L'auteure de l'ouvrage « La PMA : un enjeu de société » (éd. Artège, 2018), est ainsi contre le projet d'extension de la PMA proposé par le gouvernement. Selon elle, l'infertilité est certes un dysfonctionnement de nature pathologique, mais ne menace en aucun cas l'état de santé de la personne concernée, et encore moins son espérance de vie.
De son côté, le Professeur Grynberg remet également en question les critères de sélection utilisés par l'Assurance maladie, notamment concernant la tranche d'âge des femmes prises en charge. Comme le souligne ce spécialiste de la fertilité :
La PMA est ouverte à toutes les femmes de 18 à 43 ans sans distinction d'âge. Or, toutes les femmes ne sont pas égales en fonction de leur âge […] Les femmes de 30 ans ont entre 60 et 70 % de chance d'arriver à tomber enceinte avec une PMA. Pour les femmes de 40 ans, ça tombe à 10-15 %.
De plus, le remboursement est basé sur un raisonnement par grossesse. Autrement dit, après une naissance issue d'une PMA réussie, si la patiente souhaite une nouvelle grossesse, elle pourra encore bénéficier d'une prise en charge intégrale dans les limites fixées pour la première intervention.
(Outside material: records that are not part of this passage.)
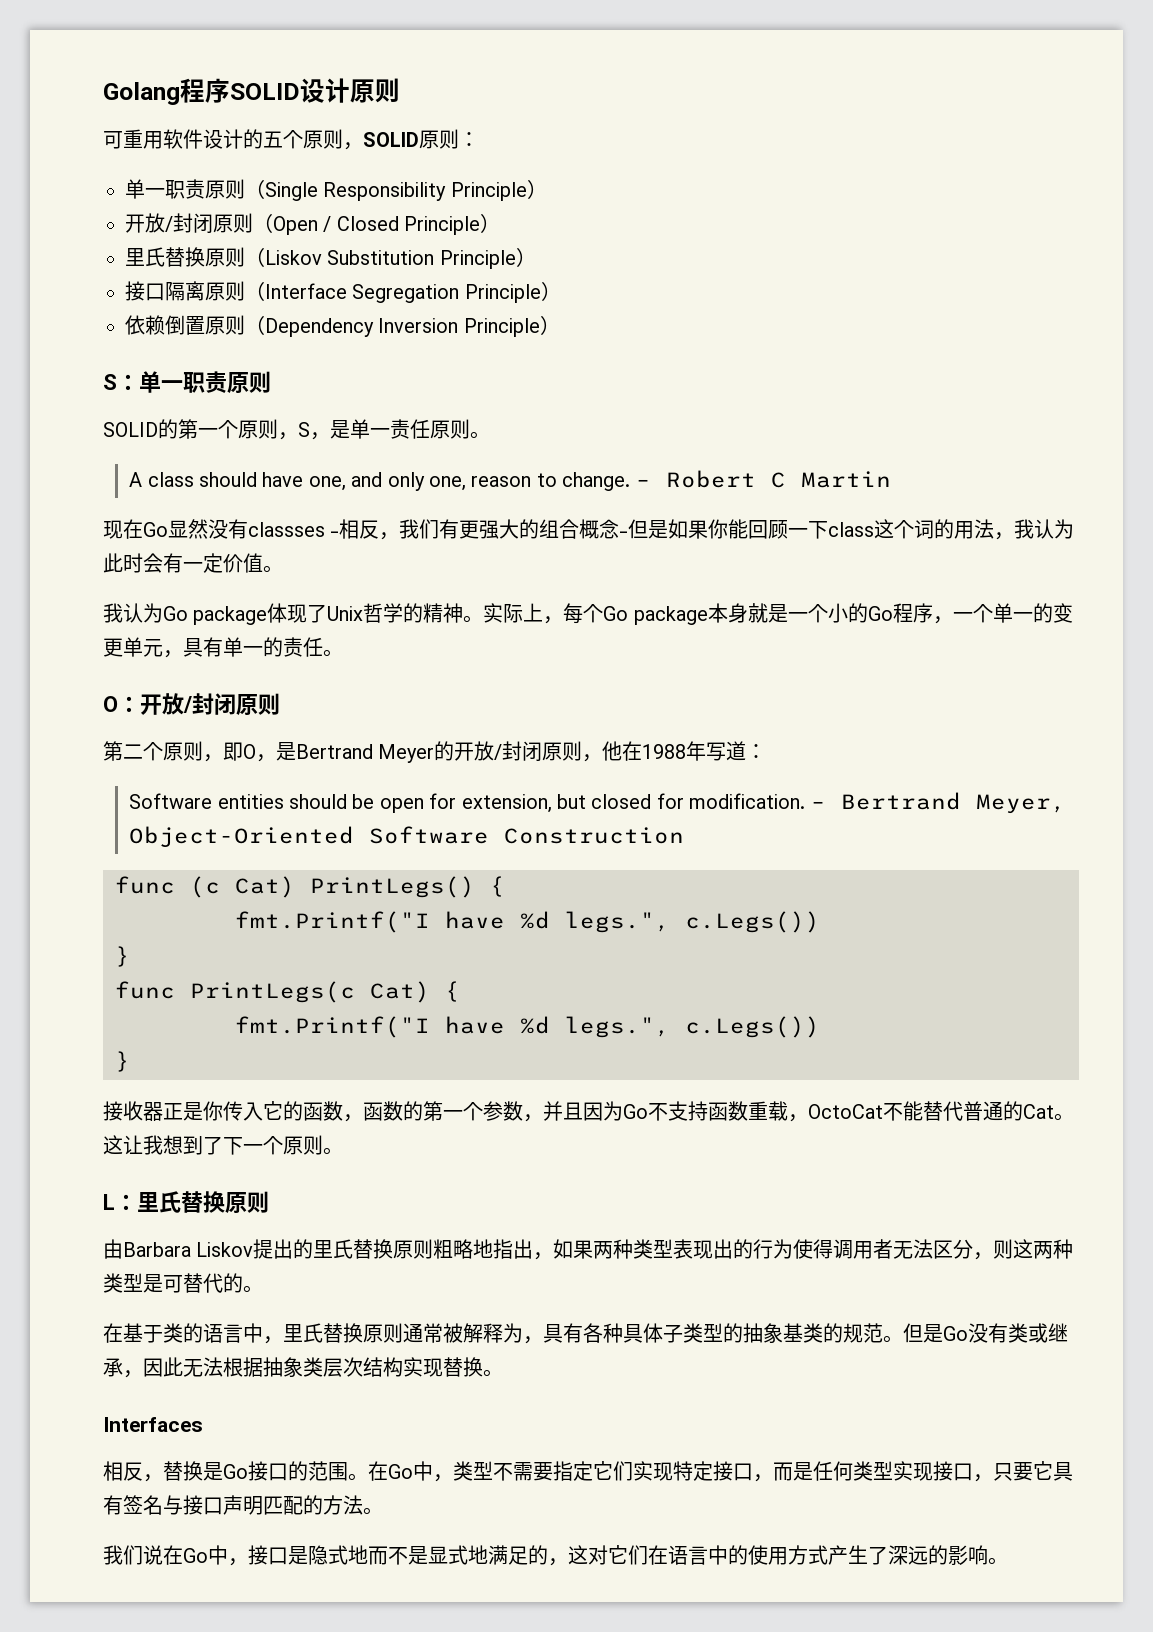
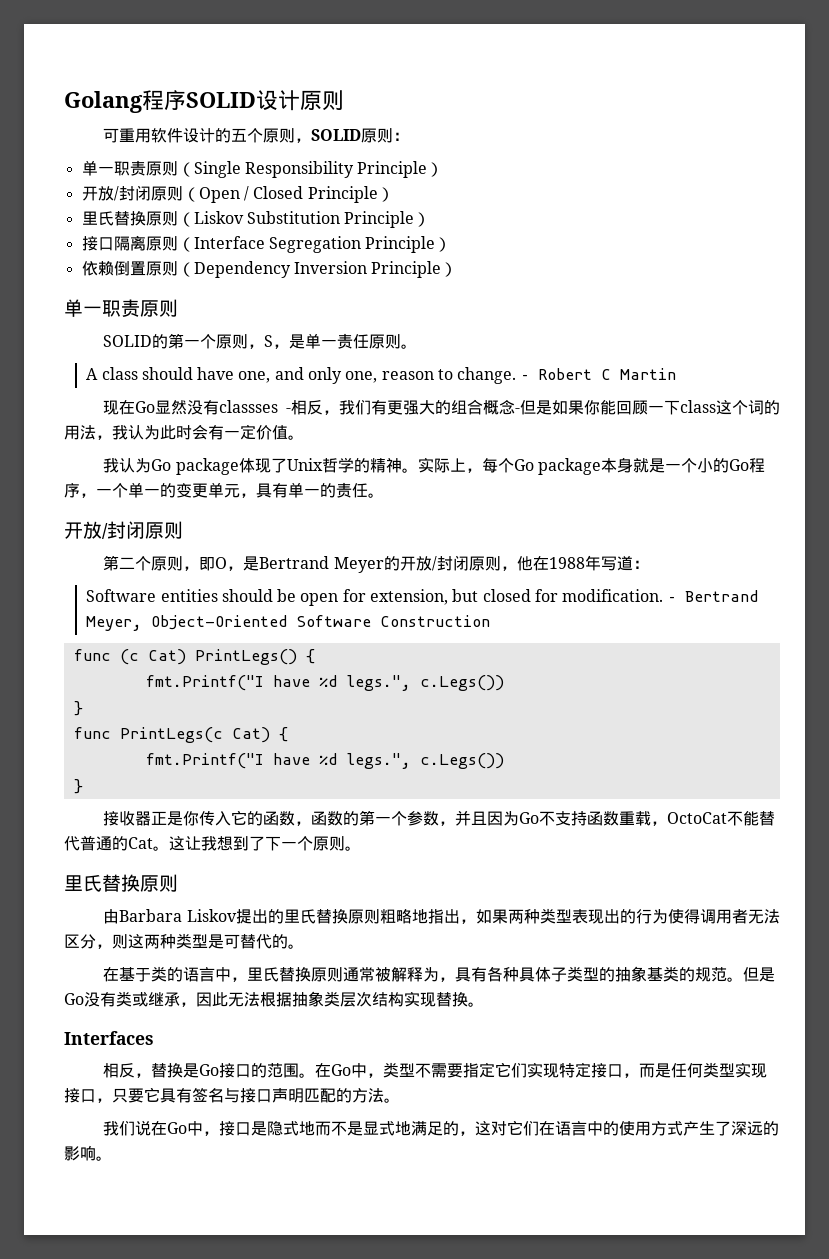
[103,374,139,390] S： -> (458, 269) none
[103,696,140,712] O： -> (384, 495) none
[103,1194,137,1210] L： -> (361, 848) none

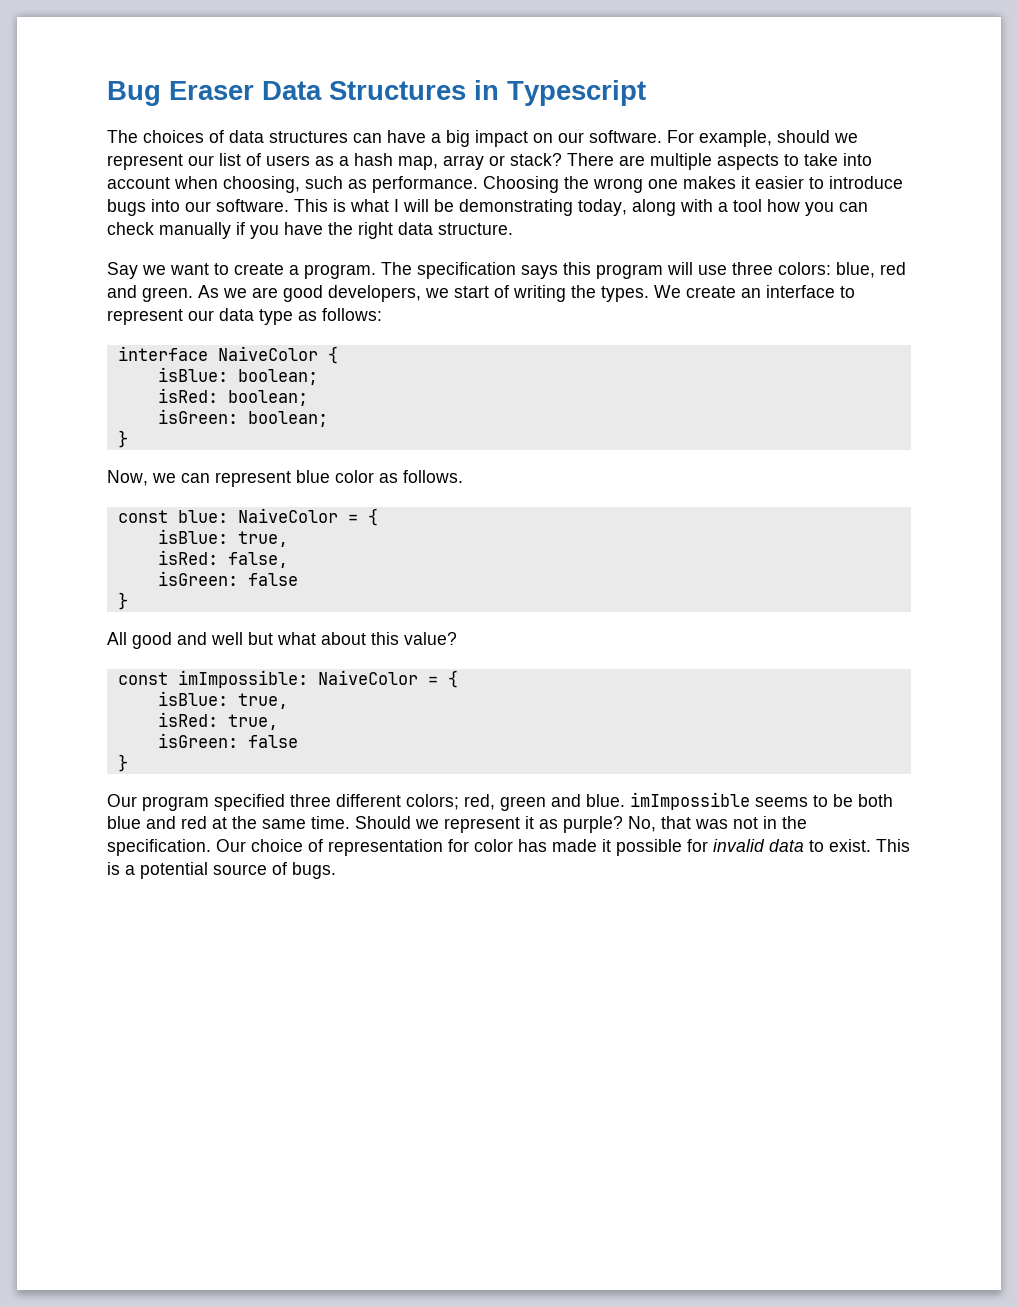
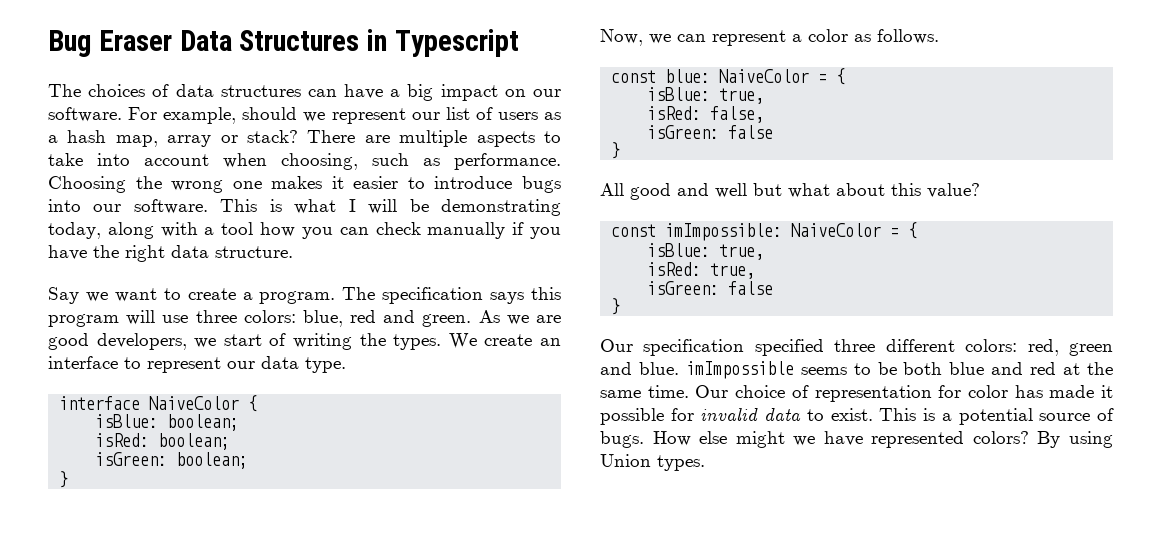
[259,308,382,325] type as follows: -> [305,357,346,373] type.
[296,470,330,483] blue -> [792,34,802,42] a
[142,796,209,811] program -> [643,339,745,356] specification
[406,794,459,810] colors; -> [965,339,1018,352] colors:
[355,816,807,833] [107,839,211,856] Should we represent it as purple? No, that was not in the specification. -> (689, 391) none
(336, 870) none -> [652,431,1113,448] [600,454,705,471] How else might we have represented colors? By using Union types.

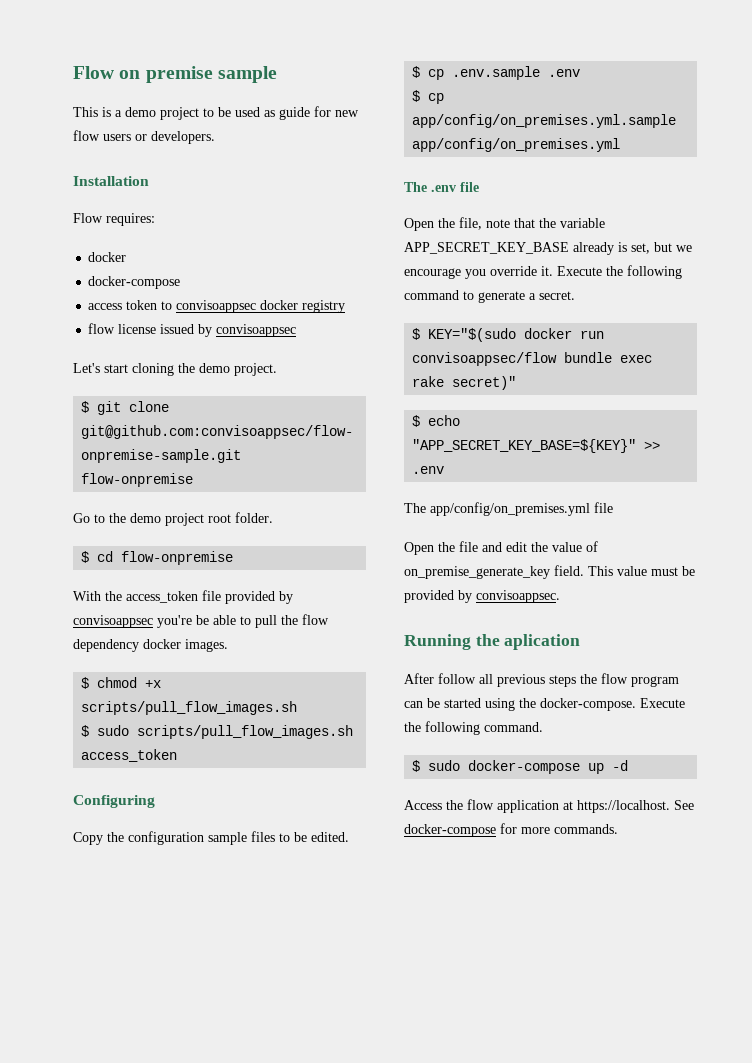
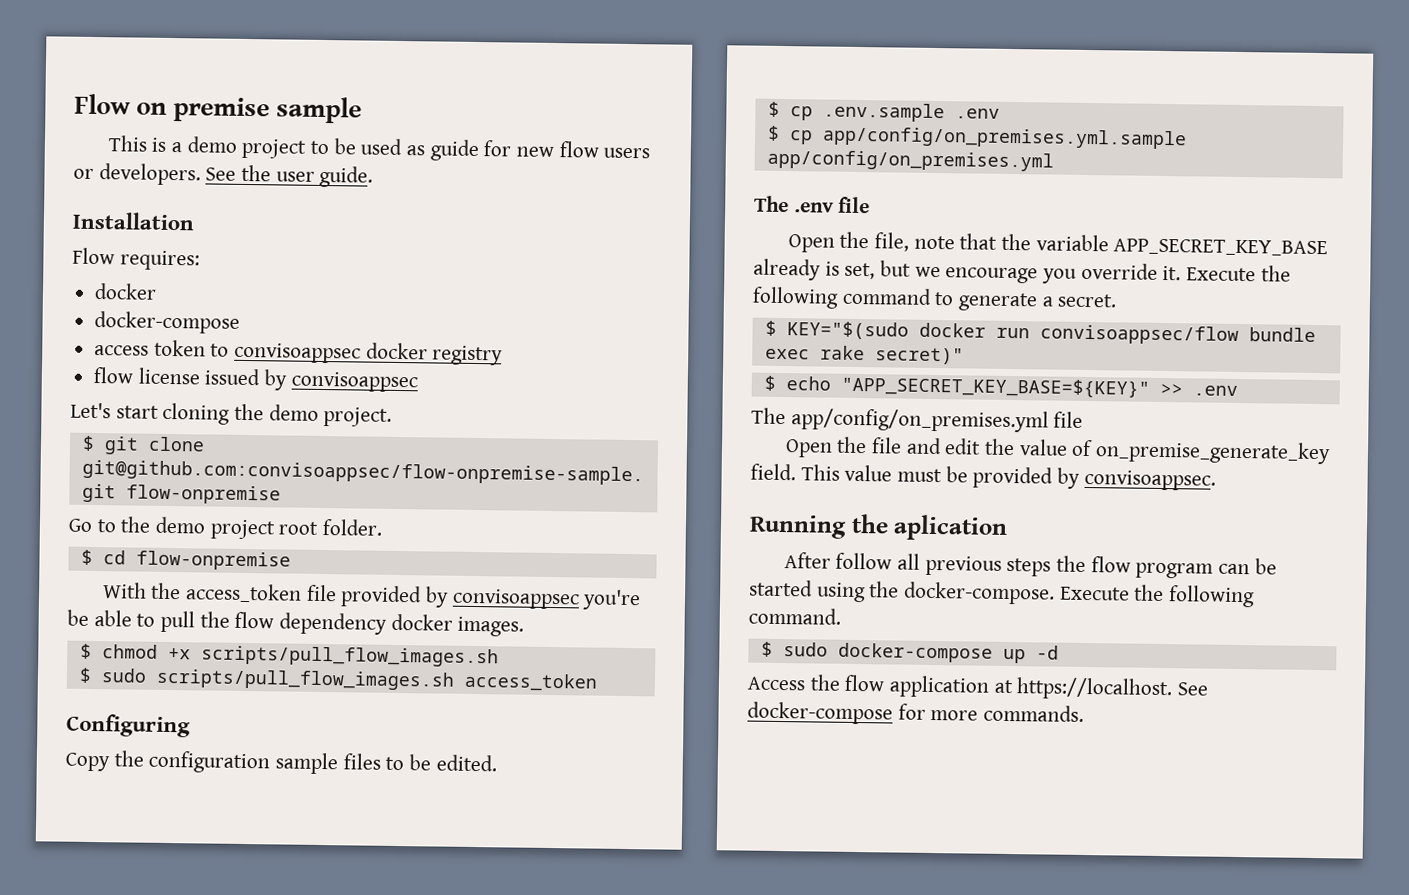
(215, 137) none -> [205,164,374,188] See the user guide.

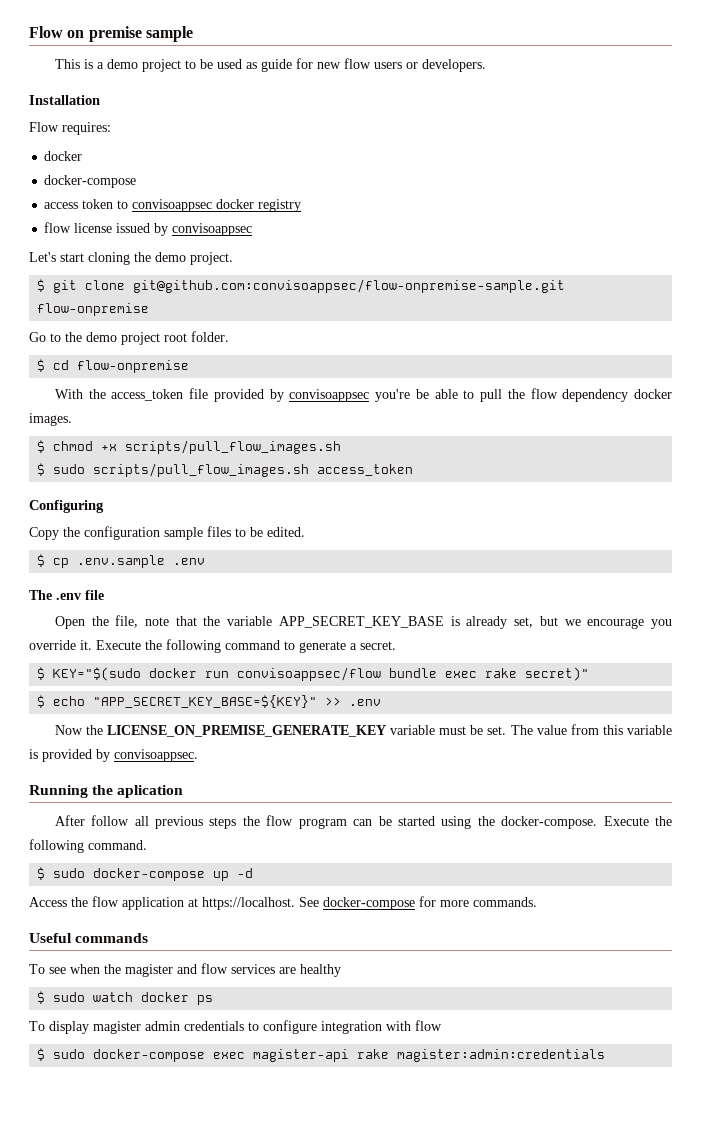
[205,164,374,188] See the user guide. -> (486, 65) none
[767,125,1187,150] [766,149,1054,172] // $ cp app/config/on_premises.yml.sample app/config/on_premises.yml -> (206, 561) none
[753,258,840,281] already is -> [450,616,508,629] is already
[751,407,1084,433] [784,436,1331,465] [750,463,968,483] The app/config/on_premises.yml file // Open the file and edit the value of on_premise_generate_key field. This value must be -> [54,724,672,737] [29,749,38,759] Now the LICENSE_ON_PREMISE_GENERATE_KEY variable must be set. The value from this variable is
(1085, 713) none -> [29,933,149,943] [29,963,341,977] [37,991,214,1005] [29,1020,442,1034] [37,1048,606,1062] // Useful commands // To see when the magister and flow services are healthy // $ sudo watch docker ps // To display magister admin credentials to configure integration with flow // $ sudo docker-compose exec magister-api rake magister:admin:credentials

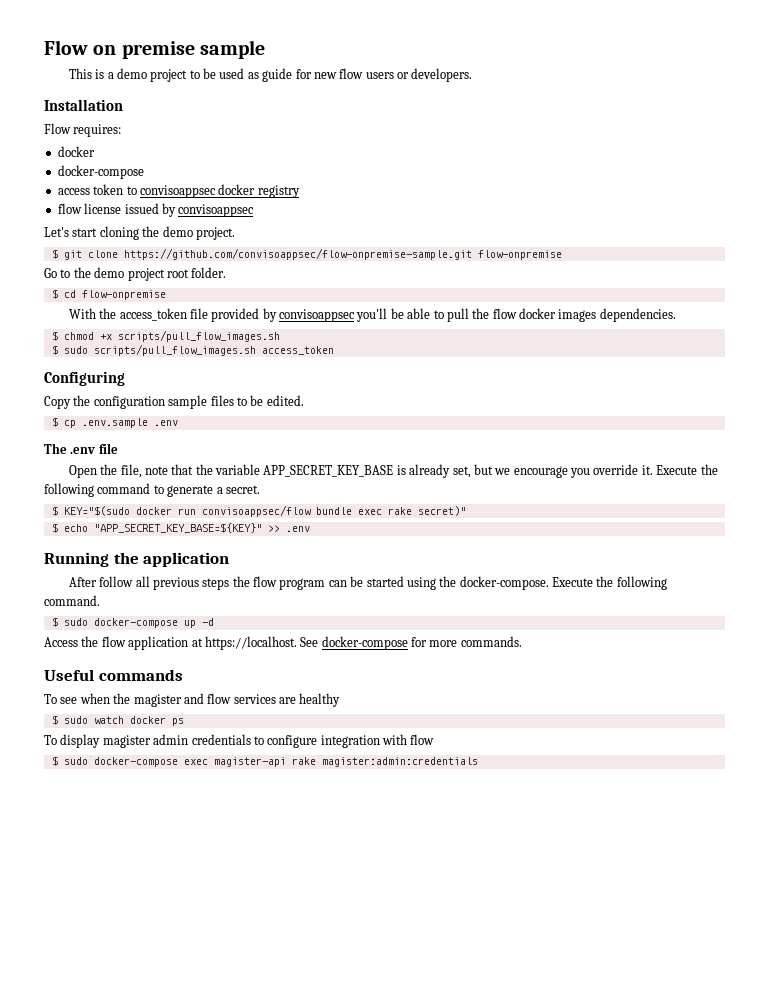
[133,279,566,293] git@github.com:convisoappsec/flow-onpremise-sample.git -> [123,248,472,260] https://github.com/convisoappsec/flow-onpremise-sample.git
[375,389,411,402] you're -> [356,308,388,322] you'll
[562,389,672,402] [29,413,72,426] dependency docker images. -> [519,308,676,322] docker images dependencies.
[54,724,672,737] [29,749,198,762] // Now the LICENSE_ON_PREMISE_GENERATE_KEY variable must be set. The value from this variable is provided by convisoappsec. -> (310, 529) none
[117,785,184,798] aplication -> [143,552,230,567] application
Tout se passe comme si les compteurs étaient remis à zéro pour chaque grossesse. Cette logique tend ainsi à augmenter significativement les charges pour l'Assurance maladie. De plus, l'organisme a sous-évalué le coût de ces actes à 3 000 euros. Pourtant, selon Professeur Grynberg, ces techniques coûtent en moyenne entre 4 000 et 5 000 euros.